Copy the text of all the records below line for line, without changing anything, and leave the pictures out of your answer.
--- Input data Enclosed Below ---
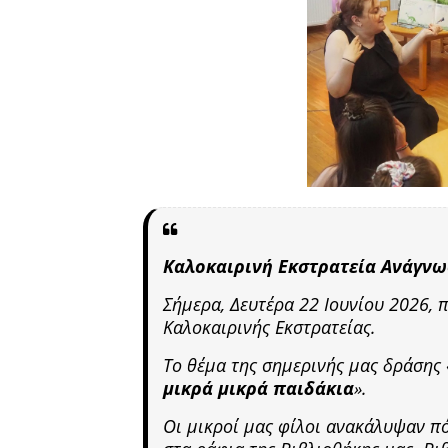
Καλοκαιρινή Εκστρατεία Ανάγνω
Σήμερα, Δευτέρα 22 Ιουνίου 2026, 
Καλοκαιρινής Εκστρατείας.
Το θέμα της σημερινής μας δράσης 
μικρά μικρά παιδάκια
».
Οι μικροί μας φίλοι ανακάλυψαν πό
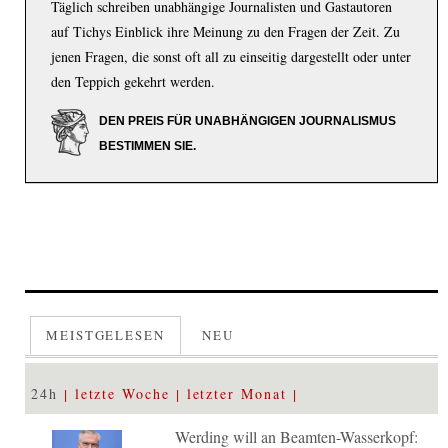
Täglich schreiben unabhängige Journalisten und Gastautoren
auf Tichys Einblick ihre Meinung zu den Fragen der Zeit. Zu
jenen Fragen, die sonst oft all zu einseitig dargestellt oder unter
den Teppich gekehrt werden.
DEN PREIS FÜR UNABHÄNGIGEN JOURNALISMUS
BESTIMMEN SIE.
MEISTGELESEN
NEU
24h
letzte Woche
letzter Monat
Werding will an Beamten-Wasserkopf:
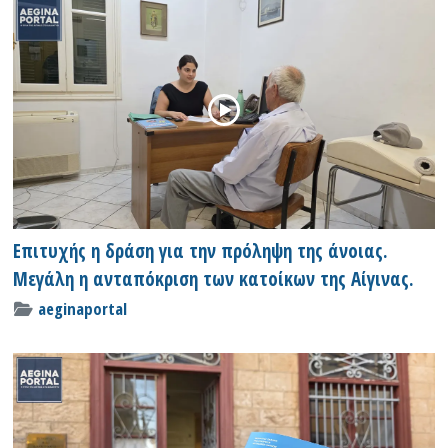
Επιτυχής η δράση για την πρόληψη της άνοιας.
Μεγάλη η ανταπόκριση των κατοίκων της Αίγινας.
aeginaportal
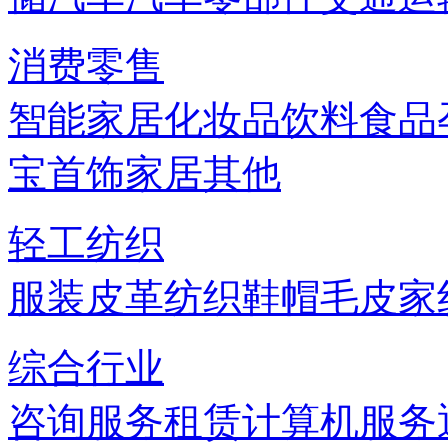
消费零售
智能家居
化妆品
饮料
食品
宝首饰
家居
其他
轻工纺织
服装
皮革
纺织
鞋帽
毛皮
家
综合行业
咨询服务
租赁
计算机服务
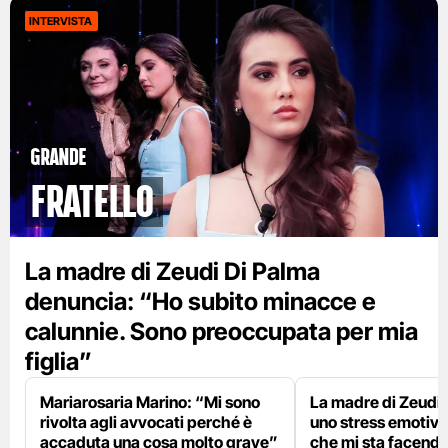
INTERVISTA
GRANDE
FRATELLO
La madre di Zeudi Di Palma
denuncia: “Ho subito minacce e
calunnie. Sono preoccupata per mia
figlia”
Mariarosaria Marino: “Mi sono
La madre di Zeudi 
rivolta agli avvocati perché è
uno stress emotivo
accaduta una cosa molto grave”
che mi sta facend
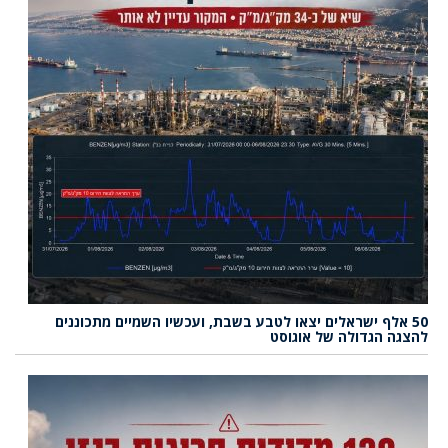
50 אלף ישראלים יצאו לטבע בשבת, ועכשיו השמיים מתכוננים
להצגה הגדולה של אוגוסט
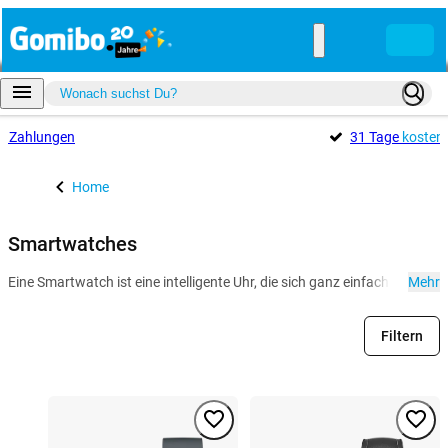
e
Zahlungen
31 Tage
kosten
Home
Smartwatches
Eine Smartwatch ist eine intelligente Uhr, die sich ganz einfach mit de
Mehr
Filtern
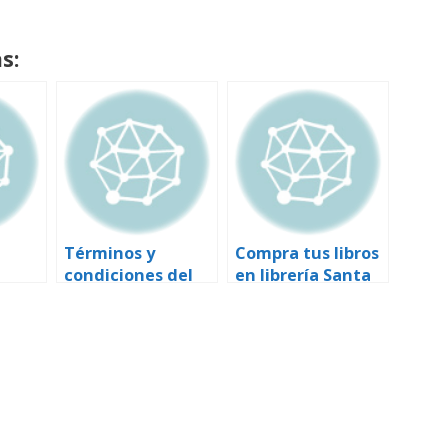
s:
Términos y
Compra tus libros
condiciones del
en librería Santa
uso de los
Fe
Comentarios en
los artículos
publicados en
Vistamedica.com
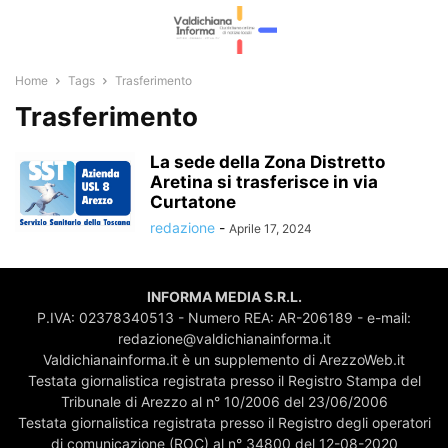
Home
Tags
Trasferimento
Trasferimento
La sede della Zona Distretto
Aretina si trasferisce in via
Curtatone
redazione
-
Aprile 17, 2024
INFORMA MEDIA S.R.L.
P.IVA: 02378340513 - Numero REA: AR-206189 - e-mail:
redazione@valdichianainforma.it
Valdichianainforma.it è un supplemento di ArezzoWeb.it
Testata giornalistica registrata presso il Registro Stampa del
Tribunale di Arezzo al n° 10/2006 del 23/06/2006
Testata giornalistica registrata presso il Registro degli operatori
di comunicazione (ROC) al n° 34800 del 12-08-2020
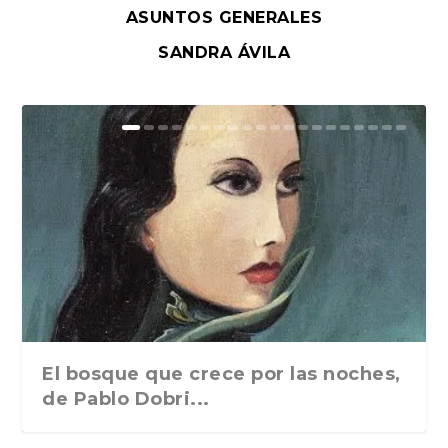
ASUNTOS GENERALES
SANDRA ÁVILA
El bosque que crece por las noches,
de Pablo Dobri...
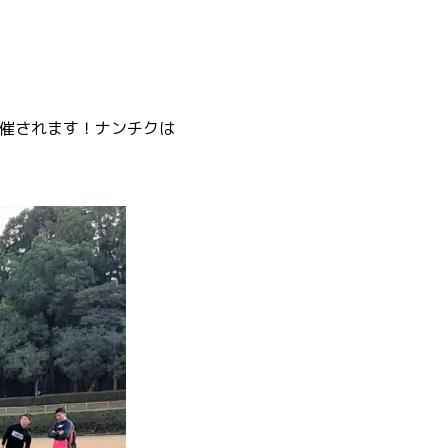
催されます！ナンチクは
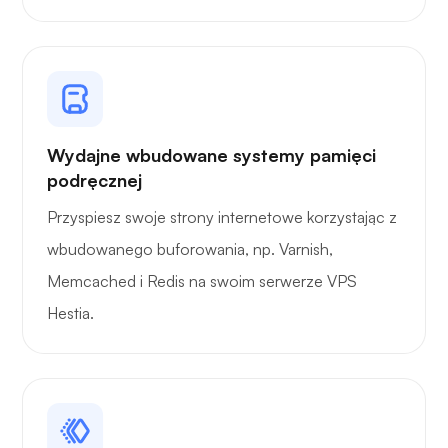
Wydajne wbudowane systemy pamięci
podręcznej
Przyspiesz swoje strony internetowe korzystając z
wbudowanego buforowania, np. Varnish,
Memcached i Redis na swoim serwerze VPS
Hestia.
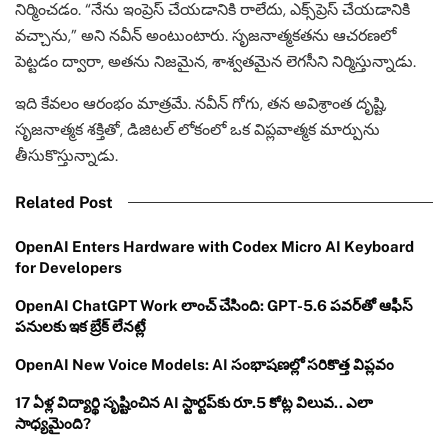
నిర్మించడం. “నేను ఇంప్రెస్ చేయడానికి రాలేదు, ఎక్స్‌ప్రెస్ చేయడానికి
వచ్చాను,” అని నవీన్ అంటుంటారు. సృజనాత్మకతను ఆచరణలో
పెట్టడం ద్వారా, అతను నిజమైన, శాశ్వతమైన లెగసీని నిర్మిస్తున్నాడు.
ఇది కేవలం ఆరంభం మాత్రమే. నవీన్ గోగు, తన అవిశ్రాంత దృష్టి,
సృజనాత్మక శక్తితో, డిజిటల్ లోకంలో ఒక విప్లవాత్మక మార్పును
తీసుకొస్తున్నాడు.
Related Post
OpenAI Enters Hardware with Codex Micro AI Keyboard
for Developers
OpenAI ChatGPT Work లాంచ్ చేసింది: GPT-5.6 పవర్‌తో ఆఫీస్
పనులకు ఇక బ్రేక్ లేనట్లే
OpenAI New Voice Models: AI సంభాషణల్లో సరికొత్త విప్లవం
17 ఏళ్ల విద్యార్థి సృష్టించిన AI స్టార్టప్‌కు రూ.5 కోట్ల విలువ.. ఎలా
సాధ్యమైంది?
--- End of Enclosed Input data ---
Task solution:
Καλοκαιρινή Εκστρατεία Ανάγνω
Σήμερα, Δευτέρα 22 Ιουνίου 2026, 
Καλοκαιρινής Εκστρατείας.
Το θέμα της σημερινής μας δράσης 
μικρά μικρά παιδάκια
».
Οι μικροί μας φίλοι ανακάλυψαν πό
Täglich schreiben unabhängige Journalisten und Gastautoren
auf Tichys Einblick ihre Meinung zu den Fragen der Zeit. Zu
jenen Fragen, die sonst oft all zu einseitig dargestellt oder unter
den Teppich gekehrt werden.
DEN PREIS FÜR UNABHÄNGIGEN JOURNALISMUS
BESTIMMEN SIE.
MEISTGELESEN
NEU
24h
letzte Woche
letzter Monat
Werding will an Beamten-Wasserkopf:
Επιτυχής η δράση για την πρόληψη της άνοιας.
Μεγάλη η ανταπόκριση των κατοίκων της Αίγινας.
aeginaportal
消费零售
智能家居
化妆品
饮料
食品
宝首饰
家居
其他
轻工纺织
服装
皮革
纺织
鞋帽
毛皮
家
综合行业
咨询服务
租赁
计算机服务
INTERVISTA
GRANDE
FRATELLO
La madre di Zeudi Di Palma
denuncia: “Ho subito minacce e
calunnie. Sono preoccupata per mia
figlia”
Mariarosaria Marino: “Mi sono
La madre di Zeudi 
rivolta agli avvocati perché è
uno stress emotivo
accaduta una cosa molto grave”
che mi sta facend
50 אלף ישראלים יצאו לטבע בשבת, ועכשיו השמיים מתכוננים
להצגה הגדולה של אוגוסט
e
Zahlungen
31 Tage
kosten
Home
Smartwatches
Eine Smartwatch ist eine intelligente Uhr, die sich ganz einfach mit de
Mehr
Filtern
s:
Términos y
Compra tus libros
condiciones del
en librería Santa
uso de los
Fe
Comentarios en
los artículos
publicados en
Vistamedica.com
Home
Tags
Trasferimento
Trasferimento
La sede della Zona Distretto
Aretina si trasferisce in via
Curtatone
redazione
-
Aprile 17, 2024
INFORMA MEDIA S.R.L.
P.IVA: 02378340513 - Numero REA: AR-206189 - e-mail:
redazione@valdichianainforma.it
Valdichianainforma.it è un supplemento di ArezzoWeb.it
Testata giornalistica registrata presso il Registro Stampa del
Tribunale di Arezzo al n° 10/2006 del 23/06/2006
Testata giornalistica registrata presso il Registro degli operatori
di comunicazione (ROC) al n° 34800 del 12-08-2020
ASUNTOS GENERALES
SANDRA ÁVILA
El bosque que crece por las noches,
de Pablo Dobri...
催されます！ナンチクは
Wydajne wbudowane systemy pamięci
podręcznej
Przyspiesz swoje strony internetowe korzystając z
wbudowanego buforowania, np. Varnish,
Memcached i Redis na swoim serwerze VPS
Hestia.
నిర్మించడం. “నేను ఇంప్రెస్ చేయడానికి రాలేదు, ఎక్స్‌ప్రెస్ చేయడానికి
వచ్చాను,” అని నవీన్ అంటుంటారు. సృజనాత్మకతను ఆచరణలో
పెట్టడం ద్వారా, అతను నిజమైన, శాశ్వతమైన లెగసీని నిర్మిస్తున్నాడు.
ఇది కేవలం ఆరంభం మాత్రమే. నవీన్ గోగు, తన అవిశ్రాంత దృష్టి,
సృజనాత్మక శక్తితో, డిజిటల్ లోకంలో ఒక విప్లవాత్మక మార్పును
తీసుకొస్తున్నాడు.
Related Post
OpenAI Enters Hardware with Codex Micro AI Keyboard
for Developers
OpenAI ChatGPT Work లాంచ్ చేసింది: GPT-5.6 పవర్‌తో ఆఫీస్
పనులకు ఇక బ్రేక్ లేనట్లే
OpenAI New Voice Models: AI సంభాషణల్లో సరికొత్త విప్లవం
17 ఏళ్ల విద్యార్థి సృష్టించిన AI స్టార్టప్‌కు రూ.5 కోట్ల విలువ.. ఎలా
సాధ్యమైంది?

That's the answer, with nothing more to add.